PGMBM has issued a letter before claim to the government, arguing that mandatory hotel quarantine for fully vaccinated travellers who test negative for Covid-19 is ‘arbitrary, unnecessary and disproportionate’ and violates their human rights.
The letter says that while government rules take account of whether ‘amber list’ travellers have been double jabbed, ‘there is no change in relation to treatment of fully vaccinated red list travellers’. It also claims that hotel quarantine is imposed for longer than necessary, as an unvaccinated amber list traveller may end their self-isolation after five days if they test negative. In contrast, red list travellers are detained in hotels for 10 days.
Tom Goodhead, managing partner of PGMBM, said: ‘Mandatory hotel quarantine is a fundamental breach of human rights. It has led to the false imprisonment of people who are fully vaccinated and have tested negative.’
Earlier this year, PGMBM challenged hotel quarantine costs, arguing that the charging policy is unlawful because it imposes the same fixed fee of £1,750 or more on anyone travelling to England from a red list country.

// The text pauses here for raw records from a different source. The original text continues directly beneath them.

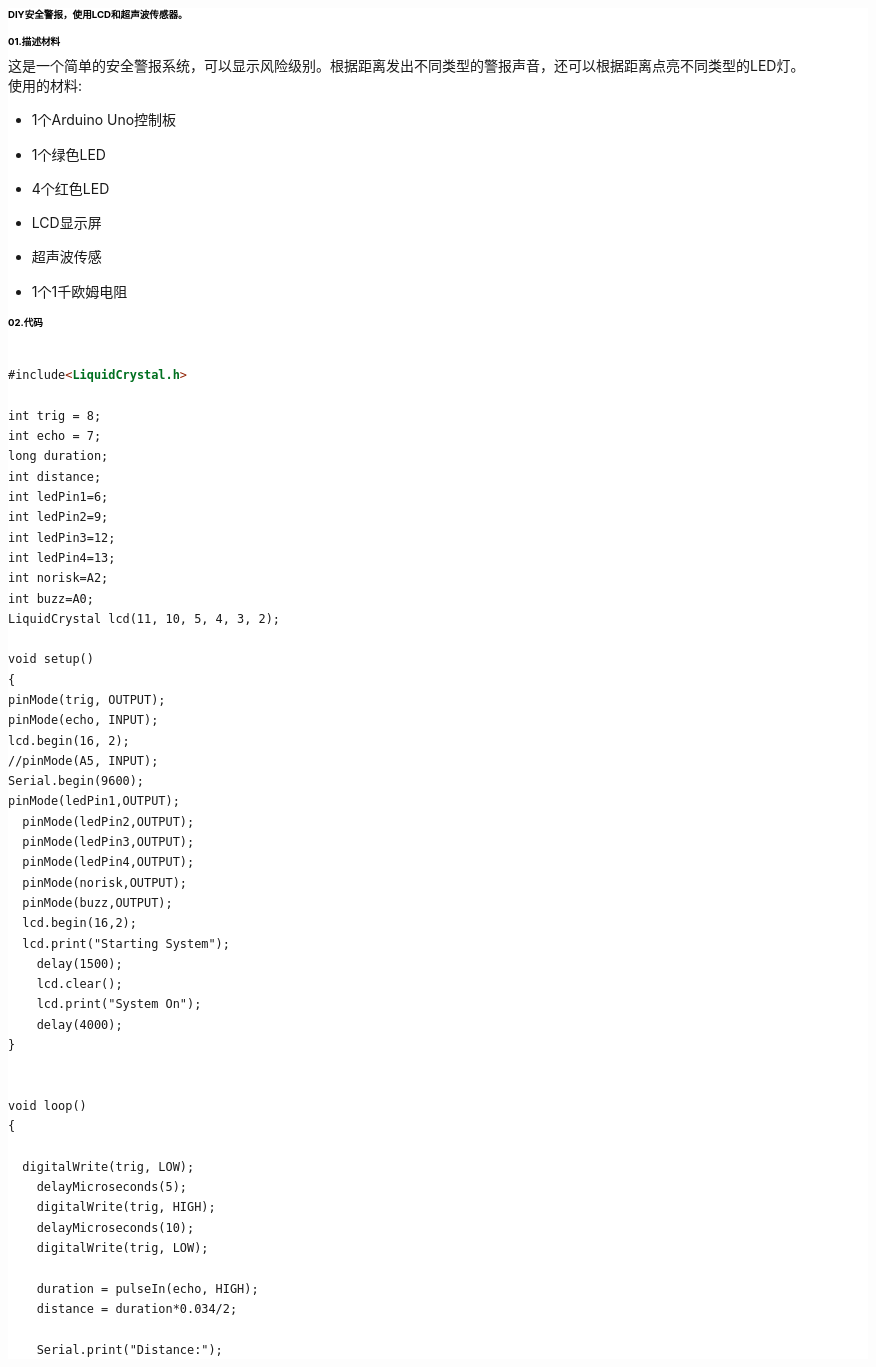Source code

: <h1 style="font-size:1vw"><span style="color:black">DIY安全警报，使用LCD和超声波传感器。</span></h1>
<h1 style="font-size:1vw"><span style="color:black">01.描述材料</span></h1>
这是一个简单的安全警报系统，可以显示风险级别。根据距离发出不同类型的警报声音，还可以根据距离点亮不同类型的LED灯。
<br>使用的材料:

- 1个Arduino Uno控制板

- 1个绿色LED
- 4个红色LED
- LCD显示屏
- 超声波传感
- 1个1千欧姆电阻
<h1 style="font-size:1vw"><span style="color:black">02.代码</span></h1>

```html

#include<LiquidCrystal.h>

int trig = 8;
int echo = 7;
long duration;
int distance;
int ledPin1=6;
int ledPin2=9;
int ledPin3=12;
int ledPin4=13;
int norisk=A2;
int buzz=A0;
LiquidCrystal lcd(11, 10, 5, 4, 3, 2);

void setup()
{
pinMode(trig, OUTPUT);
pinMode(echo, INPUT);
lcd.begin(16, 2);
//pinMode(A5, INPUT);
Serial.begin(9600);
pinMode(ledPin1,OUTPUT);
  pinMode(ledPin2,OUTPUT);
  pinMode(ledPin3,OUTPUT);
  pinMode(ledPin4,OUTPUT);
  pinMode(norisk,OUTPUT);
  pinMode(buzz,OUTPUT);
  lcd.begin(16,2);
  lcd.print("Starting System");
    delay(1500);
    lcd.clear();
    lcd.print("System On");
    delay(4000);  
} 


void loop()
{

  digitalWrite(trig, LOW);
    delayMicroseconds(5);
    digitalWrite(trig, HIGH);
    delayMicroseconds(10);
    digitalWrite(trig, LOW);
  
    duration = pulseIn(echo, HIGH);
    distance = duration*0.034/2;
     
    Serial.print("Distance:");
```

Shortly before the government’s summary grounds of defence was due to be filed, it confirmed that it would change the hotel quarantine system to allow people to apply for a fee waiver or reduction on the grounds of financial hardship.
As of today, it will cost adults £2,285 to stay in hotel quarantine for 10 days.
Adam Wagner and Cian Murphy of Doughty Street Chambers have been instructed by PGMBM. Wagner has been a vocal commentator on the government’s Covid restrictions.